- Opening Delimiter -
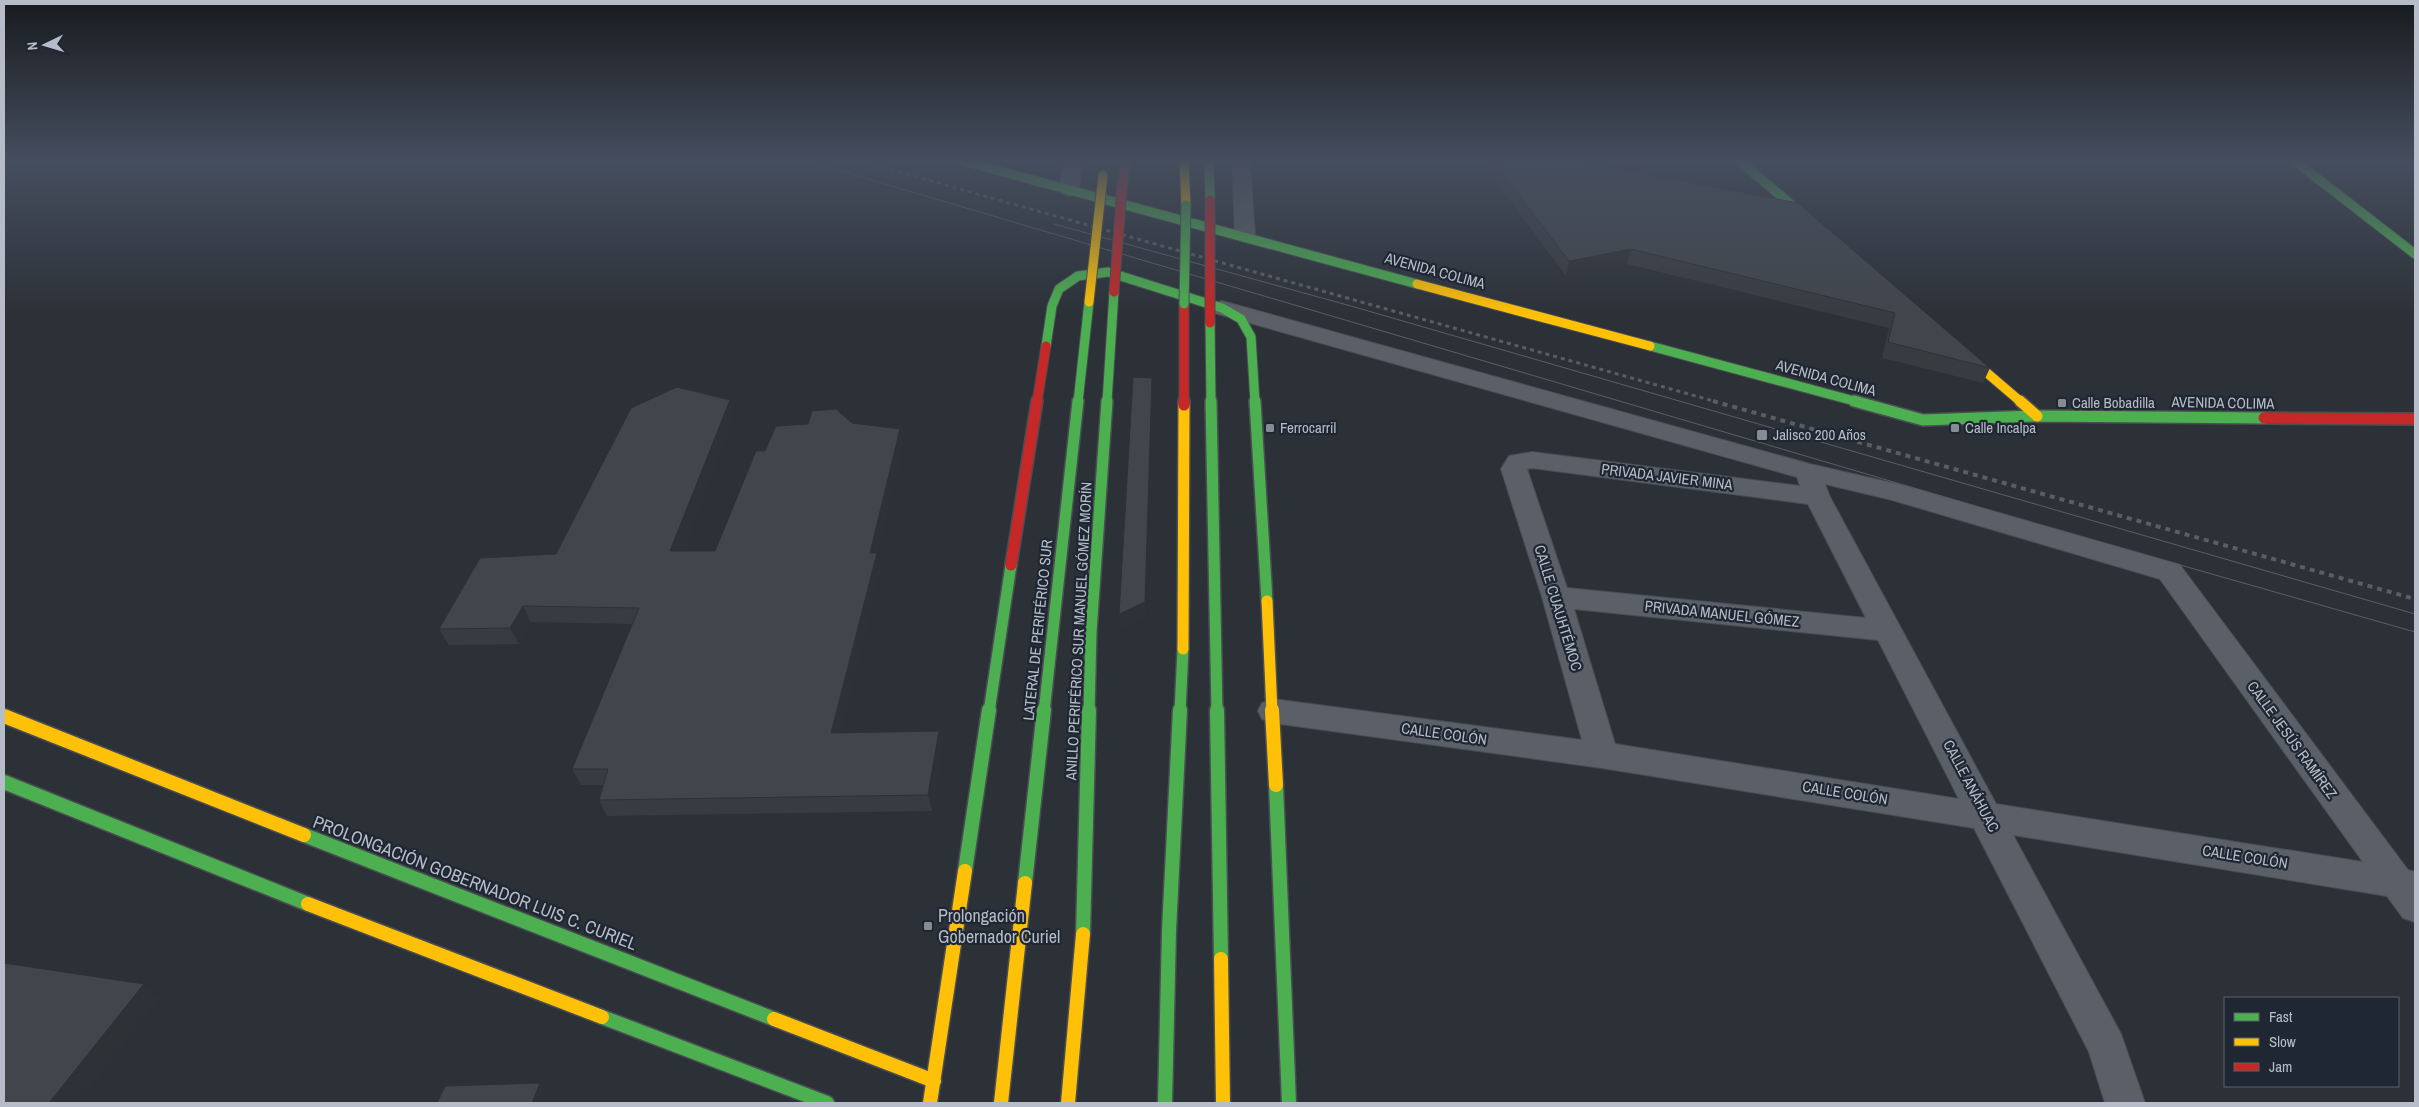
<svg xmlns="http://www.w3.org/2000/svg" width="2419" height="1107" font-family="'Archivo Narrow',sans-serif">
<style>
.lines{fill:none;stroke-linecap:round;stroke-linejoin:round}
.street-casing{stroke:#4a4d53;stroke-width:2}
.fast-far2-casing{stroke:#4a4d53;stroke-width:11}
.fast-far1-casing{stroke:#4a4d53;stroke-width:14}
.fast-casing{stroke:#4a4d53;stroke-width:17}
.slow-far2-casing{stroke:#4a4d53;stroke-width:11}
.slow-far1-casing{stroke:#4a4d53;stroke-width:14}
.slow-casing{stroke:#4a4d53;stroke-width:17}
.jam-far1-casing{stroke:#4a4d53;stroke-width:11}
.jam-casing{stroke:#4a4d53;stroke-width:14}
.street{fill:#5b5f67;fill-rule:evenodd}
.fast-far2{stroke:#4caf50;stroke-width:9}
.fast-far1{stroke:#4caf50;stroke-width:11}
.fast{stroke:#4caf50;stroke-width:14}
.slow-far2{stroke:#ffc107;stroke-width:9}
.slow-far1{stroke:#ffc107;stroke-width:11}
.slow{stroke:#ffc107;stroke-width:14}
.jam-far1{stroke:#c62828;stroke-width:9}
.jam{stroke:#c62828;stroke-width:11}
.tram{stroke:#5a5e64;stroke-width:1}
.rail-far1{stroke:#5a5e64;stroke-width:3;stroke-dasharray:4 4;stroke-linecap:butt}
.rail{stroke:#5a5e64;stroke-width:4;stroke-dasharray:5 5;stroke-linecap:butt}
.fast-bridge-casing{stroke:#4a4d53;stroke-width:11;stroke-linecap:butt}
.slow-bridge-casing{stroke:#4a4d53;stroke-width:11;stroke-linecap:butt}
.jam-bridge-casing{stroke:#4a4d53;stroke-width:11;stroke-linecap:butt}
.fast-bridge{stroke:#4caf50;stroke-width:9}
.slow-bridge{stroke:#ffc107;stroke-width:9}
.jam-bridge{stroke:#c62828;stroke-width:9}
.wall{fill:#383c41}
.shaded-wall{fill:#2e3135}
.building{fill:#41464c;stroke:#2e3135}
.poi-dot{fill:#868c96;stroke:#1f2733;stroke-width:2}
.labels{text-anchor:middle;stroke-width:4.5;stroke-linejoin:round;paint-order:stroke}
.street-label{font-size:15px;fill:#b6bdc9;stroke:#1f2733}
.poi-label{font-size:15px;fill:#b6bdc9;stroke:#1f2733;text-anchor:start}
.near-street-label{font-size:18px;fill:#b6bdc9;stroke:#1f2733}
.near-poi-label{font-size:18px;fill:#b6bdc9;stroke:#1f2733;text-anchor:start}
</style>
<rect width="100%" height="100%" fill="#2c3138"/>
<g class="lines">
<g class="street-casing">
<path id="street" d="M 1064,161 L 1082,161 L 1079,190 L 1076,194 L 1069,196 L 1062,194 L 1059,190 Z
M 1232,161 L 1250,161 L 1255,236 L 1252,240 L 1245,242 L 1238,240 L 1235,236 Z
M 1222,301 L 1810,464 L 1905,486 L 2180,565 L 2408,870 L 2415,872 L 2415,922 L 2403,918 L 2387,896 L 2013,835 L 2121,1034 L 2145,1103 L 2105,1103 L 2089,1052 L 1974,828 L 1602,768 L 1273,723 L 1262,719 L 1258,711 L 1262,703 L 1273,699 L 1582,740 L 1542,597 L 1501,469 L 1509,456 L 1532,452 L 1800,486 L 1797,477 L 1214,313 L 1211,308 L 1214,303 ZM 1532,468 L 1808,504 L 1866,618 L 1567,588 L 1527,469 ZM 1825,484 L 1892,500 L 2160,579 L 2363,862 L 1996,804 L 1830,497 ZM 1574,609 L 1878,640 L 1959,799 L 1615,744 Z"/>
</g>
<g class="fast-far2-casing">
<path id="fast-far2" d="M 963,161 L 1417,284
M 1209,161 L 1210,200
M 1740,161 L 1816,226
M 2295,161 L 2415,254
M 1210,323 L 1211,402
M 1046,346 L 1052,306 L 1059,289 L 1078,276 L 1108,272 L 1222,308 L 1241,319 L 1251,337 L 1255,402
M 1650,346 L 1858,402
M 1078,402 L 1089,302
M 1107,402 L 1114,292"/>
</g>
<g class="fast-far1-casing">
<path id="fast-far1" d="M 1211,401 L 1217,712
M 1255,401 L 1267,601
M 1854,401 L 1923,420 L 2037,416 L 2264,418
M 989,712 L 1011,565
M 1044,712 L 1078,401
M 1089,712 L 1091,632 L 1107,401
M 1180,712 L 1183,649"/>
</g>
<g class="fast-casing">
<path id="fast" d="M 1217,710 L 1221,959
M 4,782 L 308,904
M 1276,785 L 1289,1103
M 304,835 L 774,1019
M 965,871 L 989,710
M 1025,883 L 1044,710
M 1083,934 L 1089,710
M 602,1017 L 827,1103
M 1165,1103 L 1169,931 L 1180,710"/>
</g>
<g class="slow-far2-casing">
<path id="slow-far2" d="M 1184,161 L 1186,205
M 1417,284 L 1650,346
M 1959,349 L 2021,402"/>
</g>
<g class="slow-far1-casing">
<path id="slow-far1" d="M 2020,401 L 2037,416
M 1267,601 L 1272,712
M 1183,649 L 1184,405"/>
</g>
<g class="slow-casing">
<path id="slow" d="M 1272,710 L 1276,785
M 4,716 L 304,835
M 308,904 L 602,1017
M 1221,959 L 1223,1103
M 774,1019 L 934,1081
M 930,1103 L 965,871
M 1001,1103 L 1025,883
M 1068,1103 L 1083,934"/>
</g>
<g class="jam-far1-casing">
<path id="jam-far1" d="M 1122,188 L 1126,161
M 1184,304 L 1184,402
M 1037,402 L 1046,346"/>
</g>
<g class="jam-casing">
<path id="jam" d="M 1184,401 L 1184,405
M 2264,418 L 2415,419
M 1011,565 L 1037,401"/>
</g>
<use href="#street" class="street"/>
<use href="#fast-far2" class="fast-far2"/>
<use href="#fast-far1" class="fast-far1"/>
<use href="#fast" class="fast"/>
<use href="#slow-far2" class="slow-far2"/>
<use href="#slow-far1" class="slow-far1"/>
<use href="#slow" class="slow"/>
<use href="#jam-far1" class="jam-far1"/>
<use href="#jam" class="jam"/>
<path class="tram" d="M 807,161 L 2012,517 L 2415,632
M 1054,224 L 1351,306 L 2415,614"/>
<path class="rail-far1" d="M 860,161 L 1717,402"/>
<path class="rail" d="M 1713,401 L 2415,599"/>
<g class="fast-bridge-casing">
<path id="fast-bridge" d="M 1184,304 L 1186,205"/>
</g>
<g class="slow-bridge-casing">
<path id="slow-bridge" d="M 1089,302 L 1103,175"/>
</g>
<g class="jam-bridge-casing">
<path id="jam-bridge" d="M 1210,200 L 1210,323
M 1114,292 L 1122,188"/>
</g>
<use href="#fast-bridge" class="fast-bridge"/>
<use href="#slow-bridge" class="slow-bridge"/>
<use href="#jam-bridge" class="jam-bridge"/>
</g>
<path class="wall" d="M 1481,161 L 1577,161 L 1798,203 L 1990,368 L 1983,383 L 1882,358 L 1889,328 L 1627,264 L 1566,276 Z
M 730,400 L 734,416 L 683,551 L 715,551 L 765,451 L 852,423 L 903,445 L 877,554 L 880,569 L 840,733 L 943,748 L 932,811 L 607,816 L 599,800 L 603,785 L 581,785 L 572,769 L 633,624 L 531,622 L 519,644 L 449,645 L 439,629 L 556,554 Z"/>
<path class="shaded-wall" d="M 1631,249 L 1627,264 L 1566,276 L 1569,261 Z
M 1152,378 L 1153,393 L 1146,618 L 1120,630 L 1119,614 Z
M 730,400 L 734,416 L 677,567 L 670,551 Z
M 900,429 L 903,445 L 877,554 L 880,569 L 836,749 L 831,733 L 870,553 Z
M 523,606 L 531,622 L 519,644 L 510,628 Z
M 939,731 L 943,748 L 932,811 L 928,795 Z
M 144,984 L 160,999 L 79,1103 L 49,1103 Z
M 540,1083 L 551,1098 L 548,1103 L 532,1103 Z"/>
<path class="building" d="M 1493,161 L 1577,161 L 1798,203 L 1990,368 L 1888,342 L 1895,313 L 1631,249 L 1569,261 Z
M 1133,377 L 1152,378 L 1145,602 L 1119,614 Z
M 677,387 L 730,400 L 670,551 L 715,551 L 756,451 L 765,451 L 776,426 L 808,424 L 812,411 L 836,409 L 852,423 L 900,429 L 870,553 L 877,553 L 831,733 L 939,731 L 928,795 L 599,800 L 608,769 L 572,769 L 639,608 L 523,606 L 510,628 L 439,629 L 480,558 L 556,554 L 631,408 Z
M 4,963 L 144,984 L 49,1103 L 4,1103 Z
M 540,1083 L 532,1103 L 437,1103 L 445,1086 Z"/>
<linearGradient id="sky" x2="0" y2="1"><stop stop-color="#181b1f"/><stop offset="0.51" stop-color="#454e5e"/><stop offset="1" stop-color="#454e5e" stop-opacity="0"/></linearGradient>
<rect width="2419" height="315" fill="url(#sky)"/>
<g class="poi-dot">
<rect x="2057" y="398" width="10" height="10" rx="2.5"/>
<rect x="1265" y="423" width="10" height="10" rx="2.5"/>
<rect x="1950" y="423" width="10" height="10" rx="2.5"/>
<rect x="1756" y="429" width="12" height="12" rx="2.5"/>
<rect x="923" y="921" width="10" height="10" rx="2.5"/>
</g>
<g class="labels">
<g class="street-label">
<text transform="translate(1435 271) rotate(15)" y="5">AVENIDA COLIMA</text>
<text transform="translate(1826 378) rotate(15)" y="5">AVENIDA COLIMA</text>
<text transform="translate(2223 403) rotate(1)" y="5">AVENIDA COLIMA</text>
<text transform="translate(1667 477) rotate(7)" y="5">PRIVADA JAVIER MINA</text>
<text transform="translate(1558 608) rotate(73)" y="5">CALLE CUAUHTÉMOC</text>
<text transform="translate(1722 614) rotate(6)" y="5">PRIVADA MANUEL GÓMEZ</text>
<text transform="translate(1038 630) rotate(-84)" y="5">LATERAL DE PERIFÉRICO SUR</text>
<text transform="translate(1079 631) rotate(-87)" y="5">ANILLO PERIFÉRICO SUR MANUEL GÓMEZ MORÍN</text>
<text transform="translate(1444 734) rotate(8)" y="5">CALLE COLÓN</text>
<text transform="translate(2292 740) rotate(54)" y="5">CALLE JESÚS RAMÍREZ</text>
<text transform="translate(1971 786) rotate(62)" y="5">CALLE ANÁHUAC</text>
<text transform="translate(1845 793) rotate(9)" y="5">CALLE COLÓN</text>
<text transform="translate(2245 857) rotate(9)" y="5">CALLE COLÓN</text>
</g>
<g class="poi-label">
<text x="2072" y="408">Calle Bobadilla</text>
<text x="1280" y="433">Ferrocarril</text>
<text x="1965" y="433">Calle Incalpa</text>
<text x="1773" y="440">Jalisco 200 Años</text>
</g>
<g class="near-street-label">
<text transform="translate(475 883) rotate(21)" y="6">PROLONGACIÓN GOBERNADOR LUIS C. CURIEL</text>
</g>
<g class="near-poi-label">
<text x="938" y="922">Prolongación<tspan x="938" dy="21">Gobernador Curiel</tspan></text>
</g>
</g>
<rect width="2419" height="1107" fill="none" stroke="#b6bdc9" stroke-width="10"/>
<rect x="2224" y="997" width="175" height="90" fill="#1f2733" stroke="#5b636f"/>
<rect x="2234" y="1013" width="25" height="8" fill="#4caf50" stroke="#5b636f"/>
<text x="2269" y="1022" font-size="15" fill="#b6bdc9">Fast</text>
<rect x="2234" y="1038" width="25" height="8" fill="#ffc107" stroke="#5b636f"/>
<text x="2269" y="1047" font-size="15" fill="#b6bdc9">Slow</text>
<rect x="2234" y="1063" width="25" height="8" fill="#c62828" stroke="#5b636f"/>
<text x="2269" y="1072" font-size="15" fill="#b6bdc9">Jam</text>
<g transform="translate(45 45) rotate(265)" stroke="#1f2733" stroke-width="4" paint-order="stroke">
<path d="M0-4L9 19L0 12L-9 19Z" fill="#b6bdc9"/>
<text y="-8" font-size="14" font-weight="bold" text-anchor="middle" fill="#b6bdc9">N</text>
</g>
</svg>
- Closing Delimiter -
Count each line of the entries that holds the word "lines", then state the total and nothing more.

2